An expanded Panama Canal has reversed this imbalance. Ships now cross the isthmus and head for Norfolk and Miami. The Bayonne Bridge was raised to 215 feet to allow the Port of New York and New Jersey to welcome larger, more efficient vessels. By 2020, ten per cent of container traffic will shift to the East Coast Ports serving huge consumer hubs like Chicago, Detroit, Columbus, and Memphis. The Port Authority of NY & NJ makes New York blossom into one of the most opulent cities in the world. Businesses clamour to locate there, hoping to reap the windfall of profits that being close to this port can bring.

In doing so, these enterprises support 400,000 jobs amounting to nearly $25.7 billion in annual wages. Many of these jobs are apportioned to a variety of skilled trades. Meanwhile the port generates close to $8.5 billion in federal, state and local tax revenues.
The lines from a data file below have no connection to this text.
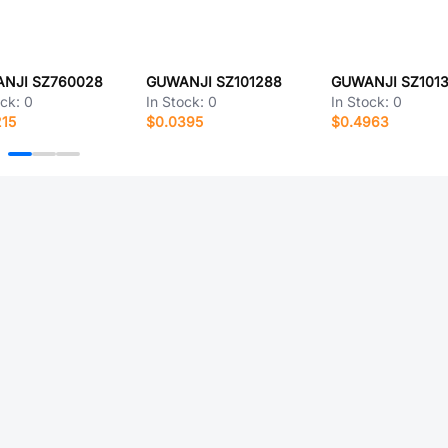
NJI SZ760028
GUWANJI SZ101288
GUWANJI SZ1013
ock:
0
In Stock:
0
In Stock:
0
215
$0.0395
$0.4963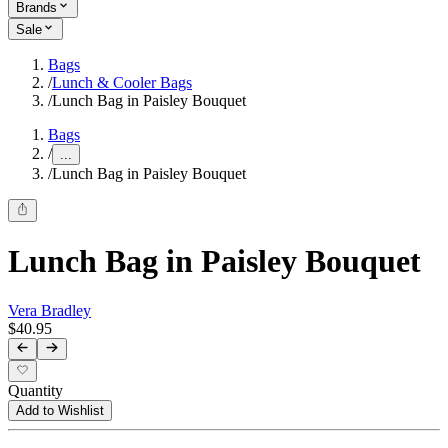
Brands
Sale
Bags
/
Lunch & Cooler Bags
/
Lunch Bag in Paisley Bouquet
Bags
/
...
/
Lunch Bag in Paisley Bouquet
Lunch Bag in Paisley Bouquet
Vera Bradley
$40.95
Quantity
Add to Wishlist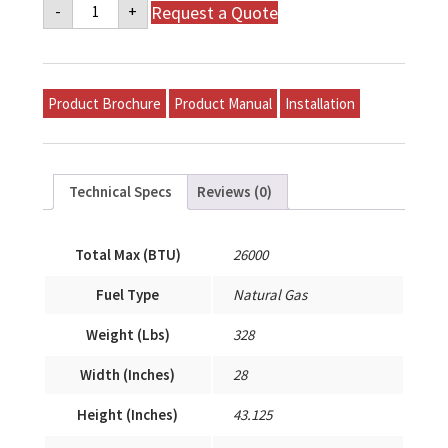
Napoleon
Request a Quote
-
+
Mid-
Efficiency
Gas
Model
P-
S26A-
Product Brochure
Product Manual
Installation
T12A-
A
quantity
Technical Specs
Reviews (0)
Total Max (BTU)
26000
Fuel Type
Natural Gas
Weight (Lbs)
328
Width (Inches)
28
Height (Inches)
43.125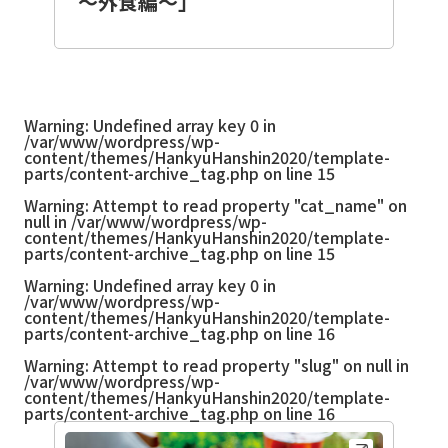
～外食編～」
Warning
: Undefined array key 0 in
/var/www/wordpress/wp-
content/themes/HankyuHanshin2020/template-
parts/content-archive_tag.php
on line
15
Warning
: Attempt to read property "cat_name" on
null in
/var/www/wordpress/wp-
content/themes/HankyuHanshin2020/template-
parts/content-archive_tag.php
on line
15
Warning
: Undefined array key 0 in
/var/www/wordpress/wp-
content/themes/HankyuHanshin2020/template-
parts/content-archive_tag.php
on line
16
Warning
: Attempt to read property "slug" on null in
/var/www/wordpress/wp-
content/themes/HankyuHanshin2020/template-
parts/content-archive_tag.php
on line
16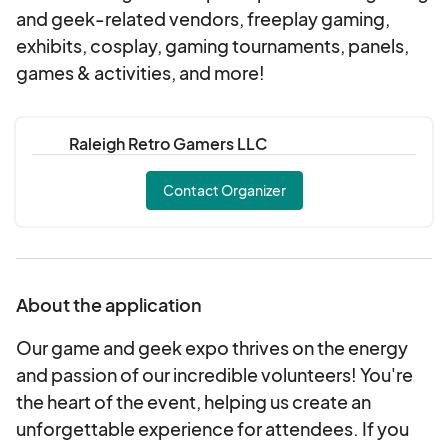
and geek-related vendors, freeplay gaming,
exhibits, cosplay, gaming tournaments, panels,
games & activities, and more!
Raleigh Retro Gamers LLC
Contact Organizer
About the application
Our game and geek expo thrives on the energy
and passion of our incredible volunteers! You're
the heart of the event, helping us create an
unforgettable experience for attendees. If you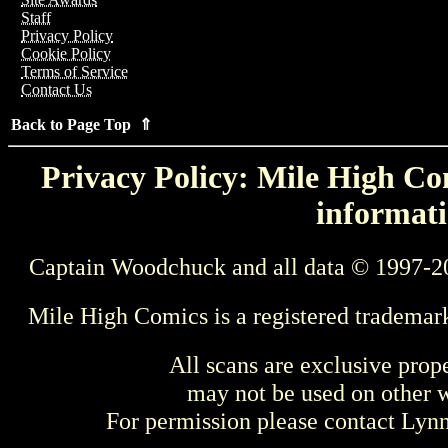
Staff
Privacy Policy
Cookie Policy
Terms of Service
Contact Us
Back to Page Top ⇑
Privacy Policy: Mile High Com
informati
Captain Woodchuck and all data © 1997-2
Mile High Comics is a registered trademar
All scans are exclusive prop
may not be used on other w
For permission please contact Ly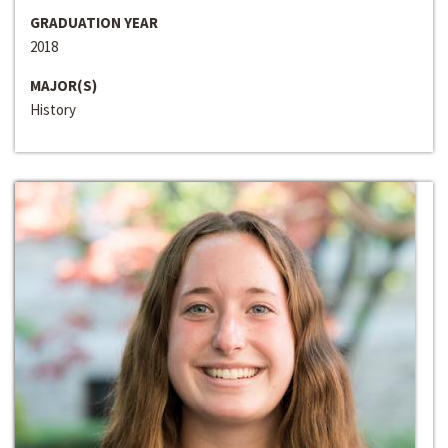
GRADUATION YEAR
2018
MAJOR(S)
History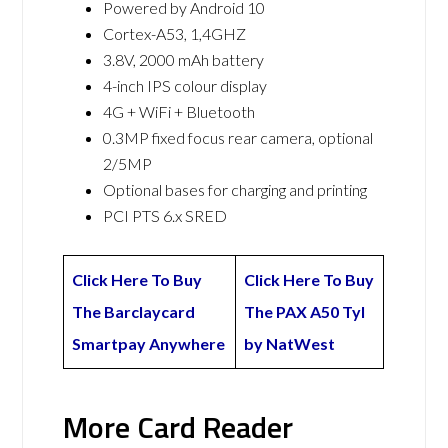
Powered by Android 10
Cortex-A53, 1,4GHZ
3.8V, 2000 mAh battery
4-inch IPS colour display
4G + WiFi + Bluetooth
0.3MP fixed focus rear camera, optional
2/5MP
Optional bases for charging and printing
PCI PTS 6.x SRED
Click Here To Buy
Click Here To Buy
The Barclaycard
The PAX A50 Tyl
Smartpay Anywhere
by NatWest
More Card Reader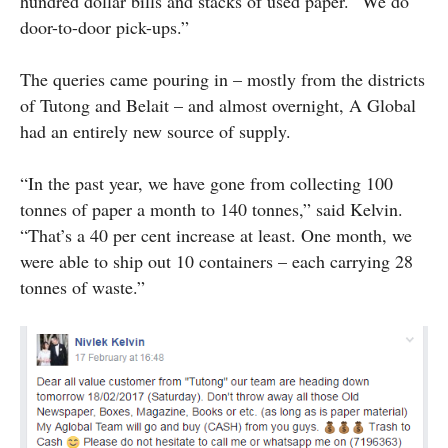
hundred dollar bills and stacks of used paper. “We do
door-to-door pick-ups.”
The queries came pouring in – mostly from the districts
of Tutong and Belait – and almost overnight, A Global
had an entirely new source of supply.
“In the past year, we have gone from collecting 100
tonnes of paper a month to 140 tonnes,” said Kelvin.
“That’s a 40 per cent increase at least. One month, we
were able to ship out 10 containers – each carrying 28
tonnes of waste.”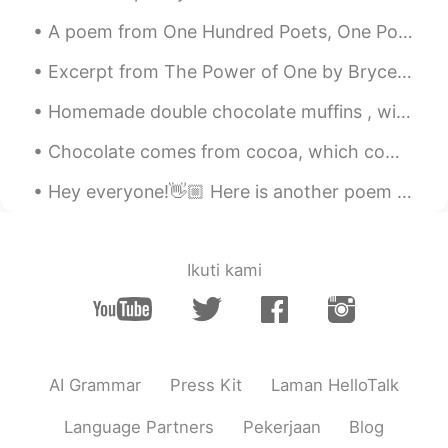
A poem from One Hundred Poets, One Poem Each (Hyakunin isshu, 百人一首) by Fujiwara no Teika. Transl...
Excerpt from The Power of One by Bryce Courtenay. And so a regular mail system in and out of the...
Homemade double chocolate muffins , with milk and dark chocolate chunks topping ! 🍫🧁🍫🧁🍫🧁 💕💕💕💕🍫🧁🍫🧁...
Chocolate comes from cocoa, which comes from a tree, that makes it a plant. Therefore chocolate c...
Hey everyone!👋🏼 Here is another poem I've just read and recorded, have a listen to my pronunciat...
Ikuti kami
AI Grammar
Press Kit
Laman HelloTalk
Language Partners
Pekerjaan
Blog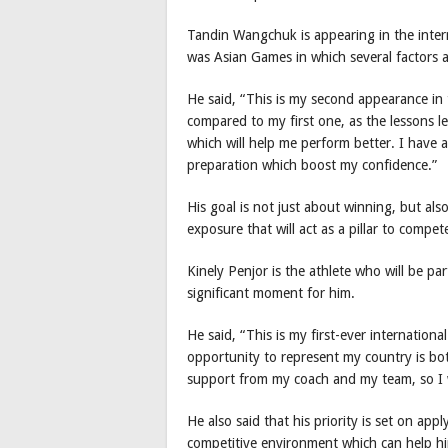
Tandin Wangchuk is appearing in the intern
was Asian Games in which several factors 
He said, “This is my second appearance in 
compared to my first one, as the lessons l
which will help me perform better. I have
preparation which boost my confidence.”
His goal is not just about winning, but al
exposure that will act as a pillar to compet
Kinely Penjor is the athlete who will be parti
significant moment for him.
He said, “This is my first-ever internation
opportunity to represent my country is bot
support from my coach and my team, so I w
He also said that his priority is set on app
competitive environment which can help hi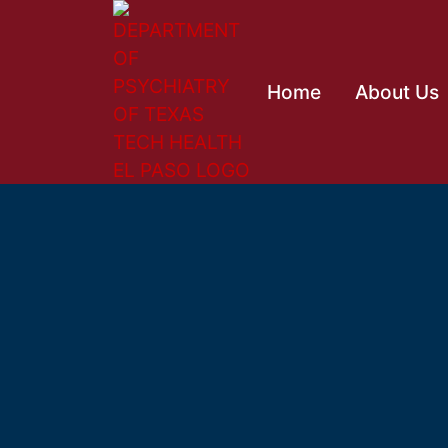
Home
About Us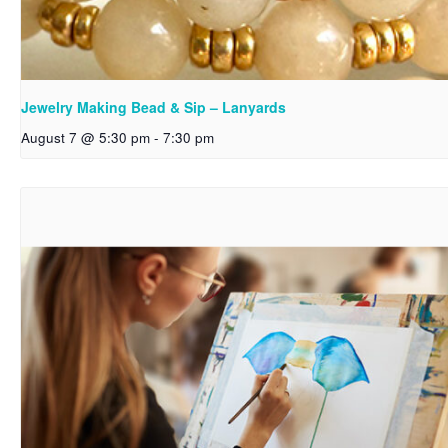
Jewelry Making Bead & Sip – Lanyards
August 7 @ 5:30 pm
-
7:30 pm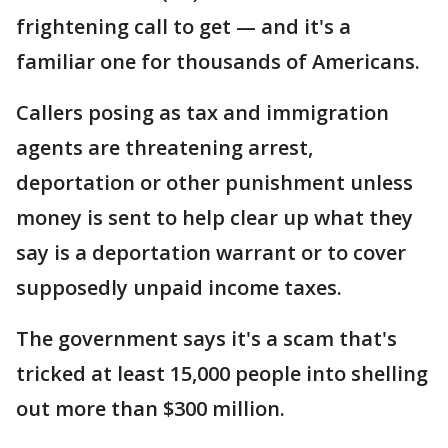
frightening call to get — and it's a
familiar one for thousands of Americans.
Callers posing as tax and immigration
agents are threatening arrest,
deportation or other punishment unless
money is sent to help clear up what they
say is a deportation warrant or to cover
supposedly unpaid income taxes.
The government says it's a scam that's
tricked at least 15,000 people into shelling
out more than $300 million.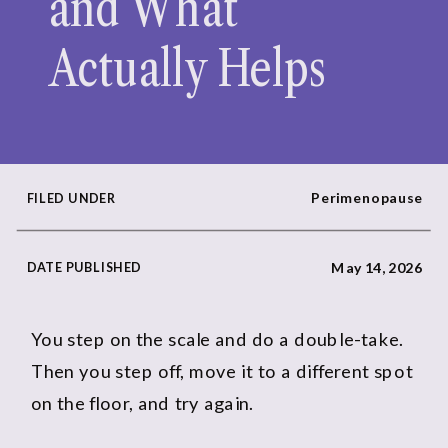
and What
Actually Helps
Perimenopause
FILED UNDER
DATE PUBLISHED
May 14, 2026
You step on the scale and do a double-take.
Then you step off, move it to a different spot
on the floor, and try again.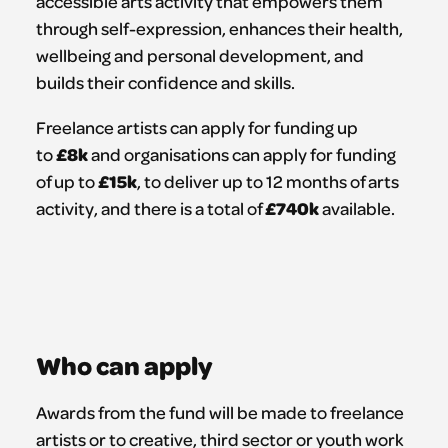
accessible arts activity that empowers them
through self-expression, enhances their health,
wellbeing and personal development, and
builds their confidence and skills.
Freelance artists can apply for funding up
£8k
to
and organisations can apply for funding
£15k
of up to
, to deliver up to 12 months of arts
£740k
activity, and there is a total of
available.
Who can apply
Awards from the fund will be made to freelance
artists or to creative, third sector or youth work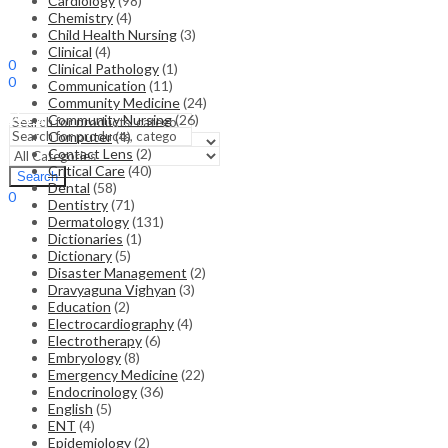
Cardiology
(98)
Chemistry
(4)
Child Health Nursing
(3)
Sign In
Hello,
Clinical
(4)
0
Clinical Pathology
(1)
0
Communication
(11)
₹
0.00
Cart
Community Medicine
(24)
Menu
Community Nursing
(26)
Computer
(4)
Contact Lens
(2)
Search
Critical Care
(40)
Search
Dental
(58)
0
Dentistry
(71)
₹
0.00
Cart
Dermatology
(131)
Dictionaries
(1)
Dictionary
(5)
Disaster Management
(2)
Dravyaguna Vighyan
(3)
Education
(2)
Electrocardiography
(4)
Electrotherapy
(6)
Embryology
(8)
Emergency Medicine
(22)
Endocrinology
(36)
English
(5)
ENT
(4)
Epidemiology
(2)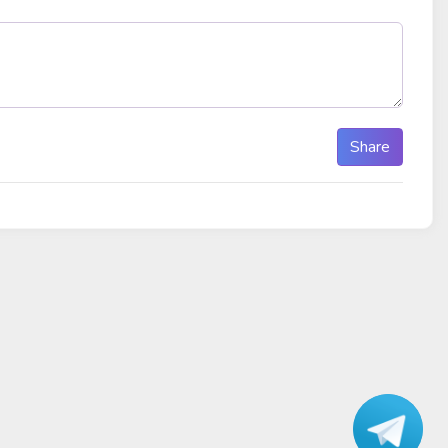
Share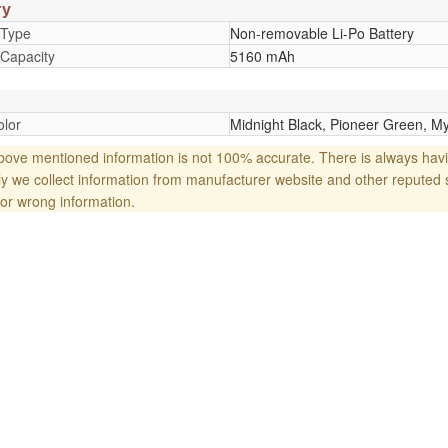
ry
 Type
Non-removable Li-Po Battery
 Capacity
5160 mAh
lor
Midnight Black, Pioneer Green, My
ove mentioned information is not 100% accurate. There is always havi
y we collect information from manufacturer website and other reputed 
or wrong information.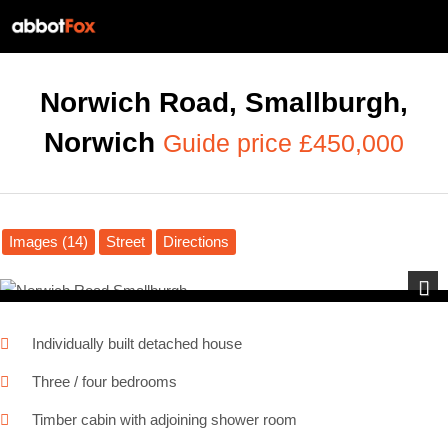
Norwich Road, Smallburgh,
Norwich
Guide price £450,000
Images (14)
Street
Directions
Next
Individually built detached house
Three / four bedrooms
Timber cabin with adjoining shower room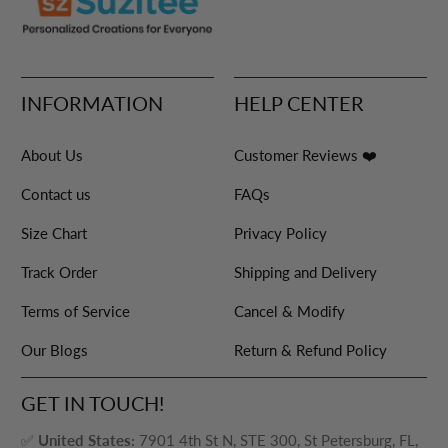
INFORMATION
HELP CENTER
About Us
Customer Reviews ❤️
Contact us
FAQs
Size Chart
Privacy Policy
Track Order
Shipping and Delivery
Terms of Service
Cancel & Modify
Our Blogs
Return & Refund Policy
GET IN TOUCH!
✅
United States:
7901 4th St N, STE 300, St Petersburg, FL,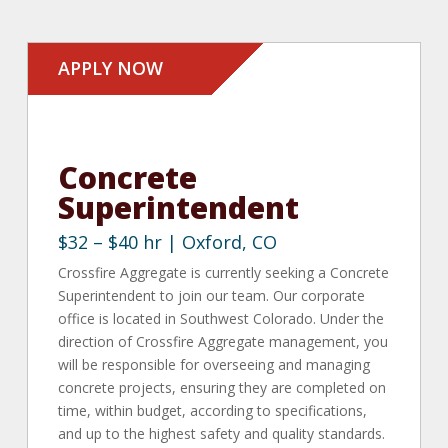
APPLY NOW
Concrete
Superintendent
$32 – $40 hr | Oxford, CO
Crossfire Aggregate is currently seeking a Concrete
Superintendent to join our team. Our corporate
office is located in Southwest Colorado.
Under the
direction of Crossfire Aggregate management, you
will be responsible for overseeing and managing
concrete projects, ensuring they are completed on
time, within budget, according to specifications,
and up to the highest safety and quality standards.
San Antonio port in Chile has allocated $40M for dredging and a further $400M for storage. The Posorja Port in Ecuador invested $530M to accommodate postpanamax vessels. Buenaventura Port in Colombia is dredging its canal, improving wharves, installing postpanamax gantry cranes and RDT yard cranes, all to the tune of $80M. Cartagena invested $800M to make its port neopanamax ready.

Caucedo in the Dominican Republic is investing $30M to take advantage of the Las Américas International Airport and the Caucedo Logistics Park and to increase its share of inter-American container cargo transport, redirecting cargo from Argentina, Uruguay, and southern Brazil.

Freeport Container Port (FCP) in the Bahamas has dredged its port. Upon completion of the $250M Phase V Development, FCP will have a total quay length of 1,536 metres, a yard area of 63 hectares, a depth alongside of 15.5 metres, nine post-Panamax cranes and one super-post-Panamax quay crane. The Jamaican, Kingston Freeport Terminal can now accommodate extra-large container ships with the completion of upgrades on section one of the Kingston Container Terminal.

Stage two of the upgrade on the south terminal is to be completed by this year at a cost of $150M. These upgrades along with new gantry cranes and cargo handling equipment will position Jamaica to benefit from increased transshipment business.

The Fukushima nuclear disaster has accelerated changes in Japan’s energy matrix. Production of gas from shale formations in the Gulf of Mexico has seen growth in top-off transfers of Liquid Petroleum Gas (LPG) from larger vessels outside the Canal to those that can pass through the waterway transporting LPG to Japan.

Today, top-off operations are reduced as LPG transport ships with a capacity in excess of 6M cubic feet of gas and VLGC-type tanker vessels traverse the new ‘Green Route’ taking the least polluting fossil fuel through the Canal.

ExxonMobil, Hess, China National Offshore Oil Corporation-Nexen operating offshore Guyana at the Pacora-1 well discovered an oil-bearing sandstone reservoir. Pacora will boost Guyana’s production to more than 500,000 b/d of oil once it and Payara come online. Pacora-1, Payara and Liza will be developed using a floating, production, storage, and offloading vessel. Undoubtedly, since the Spanish West Indies, the unravelling of port economics and global supply chains remains a rich passage to competitiveness and prosperity.